Theo Jansen's kinetic sculpture Strandbeest. A wind-driven walking machine.

An eight-bar linkage is a one degree-of-freedom mechanism that is constructed from eight links and 10 joints.[1] These linkages are rare compared to four-bar and six-bar linkages, but two well-known examples are the Peaucellier linkage and the linkage designed by Theo Jansen for his walking machines.

bars of identical colour are of equal length

There are sixteen different topologies of eight-bar linkages which are distinguished by their non-isomorphic linkage graphs. Of these 16 topologies, nine are in class (4, 4, 0, 0), five are in (5, 2, 1, 0) and two in (6, 0, 2, 0).
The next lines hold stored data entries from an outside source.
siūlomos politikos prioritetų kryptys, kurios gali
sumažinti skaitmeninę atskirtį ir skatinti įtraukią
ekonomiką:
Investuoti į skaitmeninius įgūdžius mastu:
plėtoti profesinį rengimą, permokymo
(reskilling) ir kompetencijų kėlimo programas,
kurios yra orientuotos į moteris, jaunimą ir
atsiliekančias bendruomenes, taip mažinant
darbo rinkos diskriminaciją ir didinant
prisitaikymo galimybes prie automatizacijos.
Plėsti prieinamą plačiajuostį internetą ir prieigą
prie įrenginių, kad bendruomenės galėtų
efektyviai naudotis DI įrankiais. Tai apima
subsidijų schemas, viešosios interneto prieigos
The Peaucellier linkage (or Peaucellier–Lipkin cell, or Peaucellier–Lipkin Inversor) is an eight-bar linkage constructed from hinged joints that traces a pure straight line from a rotary input. It is named after Charles-Nicolas Peaucellier (1832–1913), a French army officer, and Yom Tov Lipman Lipkin (1846–1876), a Lithuanian Jew and son of the famed Rabbi Israel Salanter.[3][4]
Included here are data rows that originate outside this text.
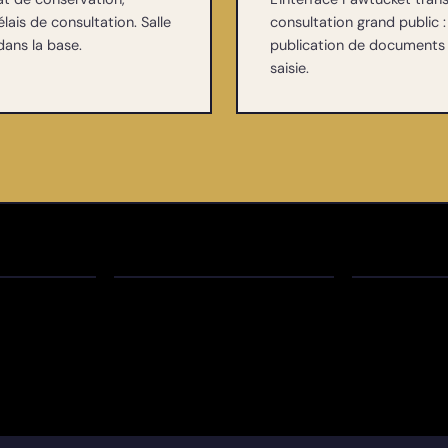
lais de consultation. Salle
consultation grand public :
ans la base.
publication de documents n
saisie.
CARHIF - Centre
d'Archives pour
CIPAR - 
l'Histoire des
Interdioc
 Nantes
Femmes
Patrimoi
BELGIQUE · BRUXELLES
BELGIQUE · NA
BE
BE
This linkage clearly consists of eight bars when the ground frame is counted as a bar. The Chebychev–Grübler–Kutzbach criterion shows that an eight-bar linkage must have ten single degree-of-freedom joints, while the Peaucellier linkage appears to have only six hinged joints. This is resolved by noting that four of the hinged joints each connect three bars. This is considered to be a special case of two joints that are located in the same place. Thus, six plus four provides the 10 one degree-of-freedom joints.

The Peaucellier linkage is a (4, 4, 0, 0) eight-bar linkage, which means four of the bars have two joints and four bars have three joints.